I must confess though I'm no expert and you'd have a far better idea about things Linux related. It's my hobby and was just interested in learning something a bit, well a lot, different from Windows. I might add I've no programing experience whatsoever.

I just went and double checked the amount of ram in it and it is 128megs.

SpidersWeb
April 27th, 2014, 10:20 PM
I must confess though I'm no expert and you'd have a far better idea about things Linux related. It's my hobby and was just interested in learning something a bit, well a lot, different from Windows. I might add I've no programing experience whatsoever.

It's good to learn too. One thing with *nix in general I've found is many things don't change. ./configure make make install - same process today in 2014 as I was doing in 1999.
Around 2000 I learned how to use vi / vim (which is epic once you've learned it) - still comes standard with Debian today - and I booted up AIX on the RT and it had "vi" too - and many conf files with the same names in the same place, same file structure etc.

We've got GUI's, package managers etc now, and better partition/volume management etc, but once you've learned how things work you can find your way around anything new or old.

Caluser2000
April 27th, 2014, 10:30 PM
I like the fact that the configuration files are text files. Being more gui orientated most of my editing of these is done in gedit. I actually find it quite funny when more professional than I say X isn't usefull on this class of machine. All I can say is they obviously aren't trying hard enough. ;)

SpidersWeb
April 27th, 2014, 10:54 PM
I like the fact that the configiration files are text files. Being more gui orientated most of my editing of these is done in gedit. I actually find it quite funny when more professional than I say X isn't usefull on this class of machine. All I can say is they obviously aren't trying hard enough. ;)
Yeah for sure. Even my RT and 3B2-400 had X options. A GUI is always handy - I think the first machine I run it on was probably a Sparc Station V (KDE I think))

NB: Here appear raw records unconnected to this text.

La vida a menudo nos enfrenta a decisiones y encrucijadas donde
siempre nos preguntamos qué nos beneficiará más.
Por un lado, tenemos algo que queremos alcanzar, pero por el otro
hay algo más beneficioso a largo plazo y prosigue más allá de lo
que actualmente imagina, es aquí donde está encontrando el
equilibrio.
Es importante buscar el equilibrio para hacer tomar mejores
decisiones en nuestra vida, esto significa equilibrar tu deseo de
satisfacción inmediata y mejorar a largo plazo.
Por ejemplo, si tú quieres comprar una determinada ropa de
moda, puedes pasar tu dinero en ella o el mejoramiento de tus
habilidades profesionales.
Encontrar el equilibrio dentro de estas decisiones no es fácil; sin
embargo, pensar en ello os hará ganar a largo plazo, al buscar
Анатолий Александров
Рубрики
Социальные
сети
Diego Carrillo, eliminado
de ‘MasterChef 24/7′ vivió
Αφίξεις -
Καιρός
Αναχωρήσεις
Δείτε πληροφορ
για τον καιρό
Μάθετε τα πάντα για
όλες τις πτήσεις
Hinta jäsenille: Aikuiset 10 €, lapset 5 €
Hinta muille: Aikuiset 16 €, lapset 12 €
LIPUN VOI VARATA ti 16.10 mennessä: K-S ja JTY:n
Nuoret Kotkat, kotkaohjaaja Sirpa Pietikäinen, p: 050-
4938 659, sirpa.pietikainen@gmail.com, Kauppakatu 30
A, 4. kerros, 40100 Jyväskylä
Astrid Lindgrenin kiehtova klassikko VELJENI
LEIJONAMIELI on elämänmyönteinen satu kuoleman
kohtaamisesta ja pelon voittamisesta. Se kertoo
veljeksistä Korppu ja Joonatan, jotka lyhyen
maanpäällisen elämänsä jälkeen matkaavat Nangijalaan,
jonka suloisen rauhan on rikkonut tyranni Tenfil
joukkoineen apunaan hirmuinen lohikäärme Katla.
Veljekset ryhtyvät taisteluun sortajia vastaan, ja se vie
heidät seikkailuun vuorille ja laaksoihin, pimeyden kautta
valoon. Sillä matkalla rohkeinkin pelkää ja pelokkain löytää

Only reason I usually don't these days is because I tend to use it for servers which get run headless.

Caluser2000
May 10th, 2014, 12:31 PM
Sorting through my the many plastic ice-cream containers last night I came across another 128meg stick of sdram. For some reason I hadn't put it with my usual ram stash in the shoe box. Put that in and while I was at it tested the penny cell batteries that I'd accumulated from stripped machines over the last decade or so. Found a goody and plonked that in the HP.

After a tidy up it's quite amazing how much floor space you get back ;)

Caluser2000
July 13th, 2017, 08:08 PM
Its been a few years..... I still have this system. Xandros 2.5 has taken over from Red Hat 7.3 because it has better USB support. I picked up a boxed copy on our local auction site. Altered the sources.list file and added a few deb repositories. XFCE4 is the default wm now.